I was wondering, does stylus drag vary significantly based on the musical content of a record: frequency or dynamic vs slow passages? If it does vary based on the musical content is this amount insignificant relative to the amount of overall drag arising from the friction of the needle in the groove?

The resaon I'm asking is to understand that even if the speed setting is compensated for stylus drag if at a micro level it is still varying based on the musical content and if this is heard sonically.

Thanks,

Andrew
aoliviero

Showing 2 responses by hifitime

I personally can't imagine a platter that only weights even 5-10 pounds being slowed down enough by a short complex passage, to be bothersome. These turntables weight over 150 pounds, so, a good portion of that must be platter weight.

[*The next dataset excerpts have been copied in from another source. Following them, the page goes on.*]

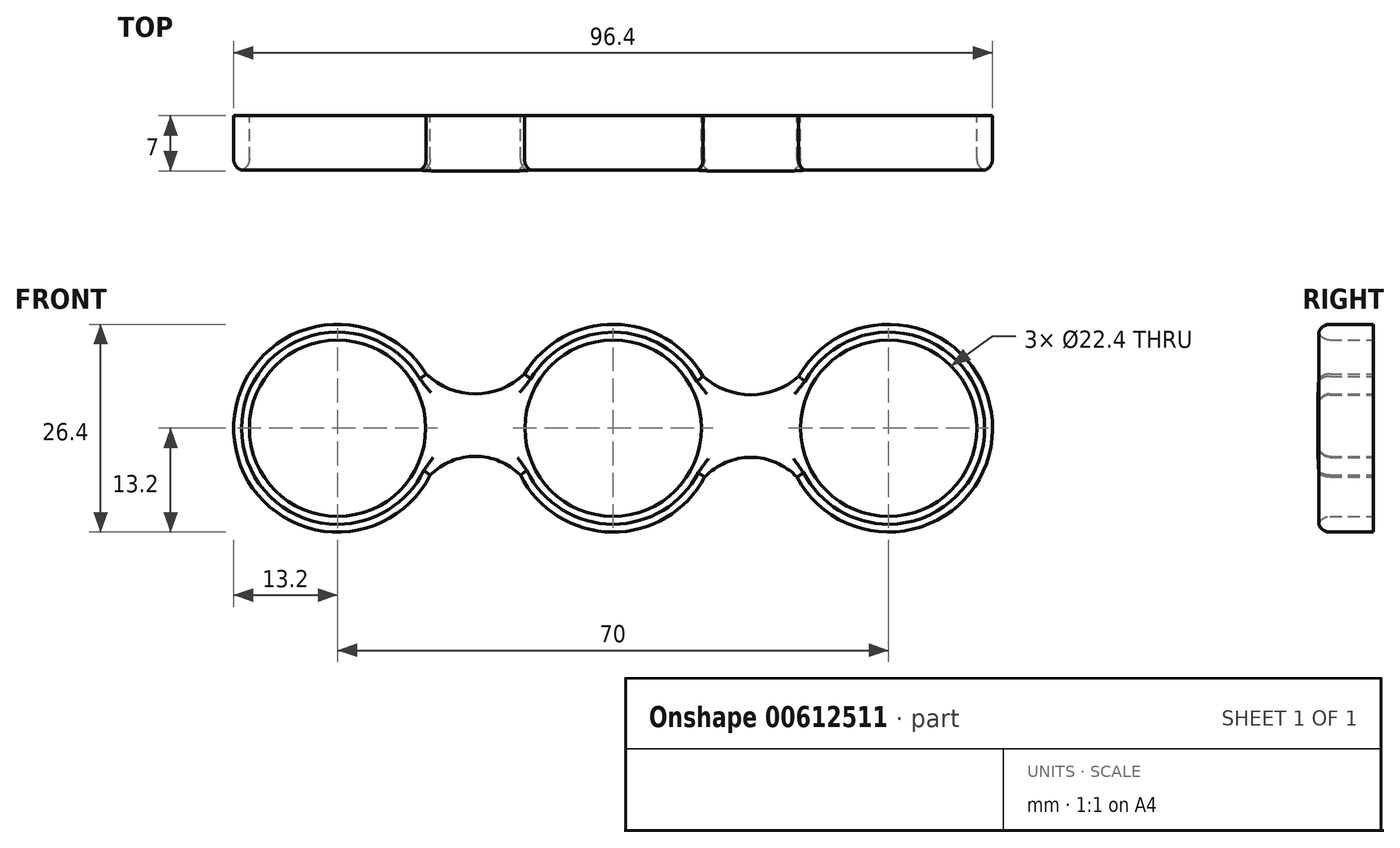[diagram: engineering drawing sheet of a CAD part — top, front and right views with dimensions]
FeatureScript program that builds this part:
annotation { "Feature Type Name" : "Feature", "Feature Type Description" : "" }
export const myFeature = defineFeature(function(context is Context, id is Id, definition is map)
    precondition{}
    {
        {
            var Q0;
            Q0=qCreatedBy(makeId("Front.planeOp"),FACE);
            var sketch = newSketch(context, id + "F0", { "sketchPlane" : qUnion([Q0])});
            skCircle(sketch, "E0", {"center": v(0, 0) * mm, "radius": 11.2 * mm});
            skArc(sketch, "E1", {"start": v(-11.77, -5.97) * mm, "mid": v(-0.14, -13.2) * mm, "end": v(11.64, -6.22) * mm});
            skLineSegment(sketch, "E2", {"start": v(11.2, 0) * mm, "end": v(13.2, 0) * mm});
            skArc(sketch, "E3", {"start": v(-23.74, 6.89) * mm, "mid": v(-48.19, -0.52) * mm, "end": v(-23.23, -5.97) * mm});
            skArc(sketch, "E4", {"start": v(23.36, -6.22) * mm, "mid": v(48.2, -0.2) * mm, "end": v(23.56, 6.59) * mm});
            skCircle(sketch, "E5", {"center": v(-35, 0) * mm, "radius": 11.2 * mm});
            skCircle(sketch, "E6", {"center": v(35, 0) * mm, "radius": 11.2 * mm});
            skLineSegment(sketch, "E7", {"start": v(-17.5, 0) * mm, "end": v(-17.5, 13.37) * mm});
            skLineSegment(sketch, "E8", {"start": v(-17.5, 13.37) * mm, "end": v(-17.5, -11.63) * mm});
            skLineSegment(sketch, "E9", {"start": v(17.5, 0) * mm, "end": v(17.5, 13.25) * mm});
            skLineSegment(sketch, "E10", {"start": v(17.5, 13.25) * mm, "end": v(17.5, -11.75) * mm});
            skArc(sketch, "E11", {"start": v(-25.4, 9.06) * mm, "mid": v(-18.87, 4.48) * mm, "end": v(-11.26, 6.89) * mm});
            skArc(sketch, "E12", {"start": v(-11.77, -5.97) * mm, "mid": v(-17.5, -3.58) * mm, "end": v(-23.23, -5.97) * mm});
            skArc(sketch, "E13", {"start": v(11.44, 6.59) * mm, "mid": v(17.5, 4.24) * mm, "end": v(23.56, 6.59) * mm});
            skArc(sketch, "E14", {"start": v(23.36, -6.22) * mm, "mid": v(17.5, -3.7) * mm, "end": v(11.64, -6.22) * mm});
            skLineSegment(sketch, "E15.trimOffspring", {"start": v(21.8, 0) * mm, "end": v(23.8, 0) * mm});
            skArc(sketch, "E16.trimOffspring", {"start": v(11.44, 6.59) * mm, "mid": v(0.17, 13.2) * mm, "end": v(-11.26, 6.89) * mm});
            skSolve(sketch);
        }
        {
            var Q0;
            {var subQ0=sQuery(id+"F0.wireOp",EDGE,"E11");var subQ1=sQuery(id+"F0.wireOp",EDGE,"E3");var subQ2=makeQuery(id+"F0.imprint","INTERSECT",VERTEX,{"disambiguationData":[OD(0.0)],"derivedFrom":[subQ1,subQ0]});Q0=makeQuery(id+"F0.imprint","IMPRINT",FACE,{"disambiguationData":[TD([[makeQuery(id+"F0.imprint","IMPRINT",EDGE,{"disambiguationData":[TD([[subQ2,-1.0]])],"derivedFrom":subQ1}),1.0]])]});}
            var Q1;
            {var subQ5=sQuery(id+"F0.wireOp",EDGE,"E4");Q1=makeQuery(id+"F0.imprint","IMPRINT",FACE,{"disambiguationData":[TD([[makeQuery(id+"F0.imprint","IMPRINT",EDGE,{"derivedFrom":subQ5}),1.0]])]});}
            var Q2;
            Q2=makeQuery(id+"F0.imprint","IMPRINT",FACE,{"disambiguationData":[TD([[makeQuery(id+"F0.imprint","IMPRINT",EDGE,{"derivedFrom":sQuery(id+"F0.wireOp",EDGE,"E0")}),-1.0]])]});
            var Q3;
            Q3=makeQuery(id+"F0.imprint","IMPRINT",FACE,{"disambiguationData":[TD([[makeQuery(id+"F0.imprint","IMPRINT",EDGE,{"derivedFrom":sQuery(id+"F0.wireOp",EDGE,"E5")}),-1.0]])]});
            extrude(context, id + "F1", {"entities" : qUnion([Q0, Q1, Q2, Q3]), "depth" : 7 * mm, "offsetDistance" : 25.4 * mm});
        }
        {
            var Q0;
            Q0=makeQuery(id+"F1.opExtrude","CAP_FACE",FACE,{"disambiguationData":[OSD([sQuery(id+"F0.wireOp",EDGE,"E0"),sQuery(id+"F0.wireOp",EDGE,"E1"),sQuery(id+"F0.wireOp",EDGE,"E3"),sQuery(id+"F0.wireOp",EDGE,"E4"),sQuery(id+"F0.wireOp",EDGE,"E5"),sQuery(id+"F0.wireOp",EDGE,"E6"),sQuery(id+"F0.wireOp",EDGE,"E11"),sQuery(id+"F0.wireOp",EDGE,"E12"),sQuery(id+"F0.wireOp",EDGE,"E13"),sQuery(id+"F0.wireOp",EDGE,"E14"),sQuery(id+"F0.wireOp",EDGE,"E16.trimOffspring")])],"isStart":false});
            fillet(context, id + "F2", {"entities" : qUnion([Q0]), "radius" : 1.5 * mm, "tangentPropagation" : true, "allowEdgeOverflow" : false});
        }
    });
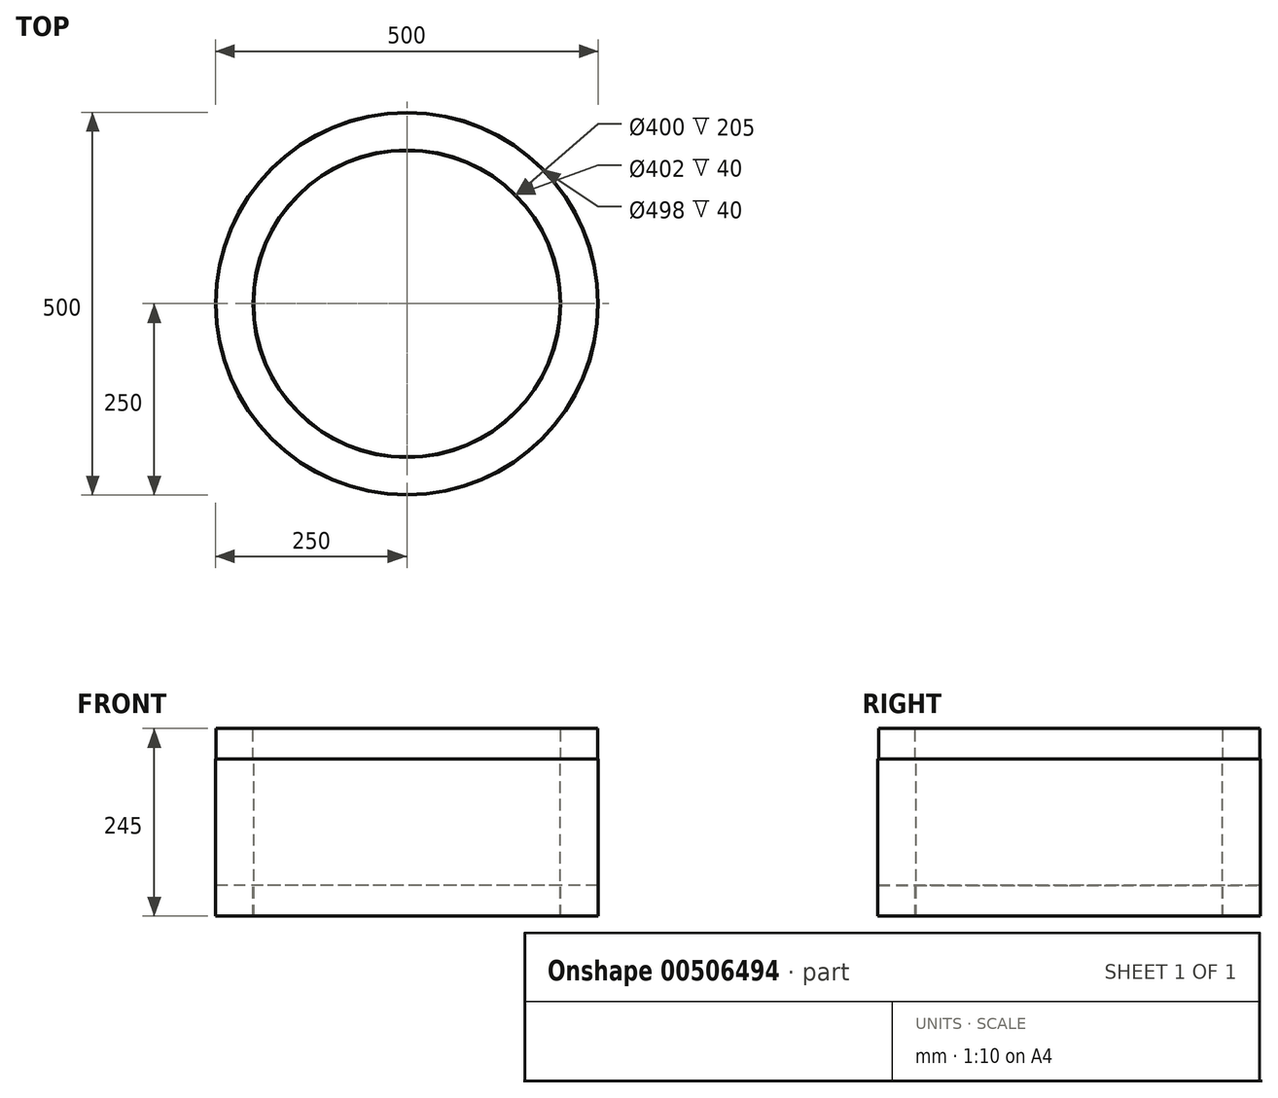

If a record has a passage with that much drag, what happens to the soft cantilever suspension? The stylus, cantilever, suspension, and coils with pole pieces, might be moving in and out enough to possibly cause some poor sounding results too. Possibly more bad results, than a heavy platter slowing down from this intermittently.

If you drilled a hole in the record, let it play until the stylus hits the hole, I wonder how much a heavy platter would slow down when the whole stylus, cantilever, coils (magnets if MM), plus who knows what else would get ripped out?

I don't worry about a heavy platter slowing from a short complex passage myself. A cheap light platter is a different story. That's one of the reasons why better turntables have a heavier platter. I do hear variations on budget tables, but very rarely upper-end ones. Don't forget about Newton's Law about something staying in motion.
06-04-12: Halcro
Newton's First Law of Motion:-

The velocity of a body remains constant unless the body is acted upon by an external force.
'Friction' is an 'external force'. Why do you think a motor is required to keep a platter spinning?

Step into the path of a person on a bicycle, and see how much measurable speed is lost. Then try stepping in front of a freight train, and see how much the train slows. Big difference. More mass. That short heavy passage is more like the bicycle IMO.

Also, if the groove has that much information, there is probably a lot more tracking distortion problems, stylus suspension distortion, and other problems going on that would be more noticeable IMO.

If your listening to something recorded on a an analog master, there is a lot more speed variation. Their flywheel has just a tiny bit of mass. You could hear this on a $99 record changer.

You may be seeing more record slippage with the Timeline, than the actual platter speed error.

How much error does the Timeline clock and circuit have?

The hole in the records are off-center quite often. More constant speed error here too. I hear a lot more of errors on the records, in comparison to a good turntable.

You could get a custom made multimillion dollar table, but you still have the same records, with their problems.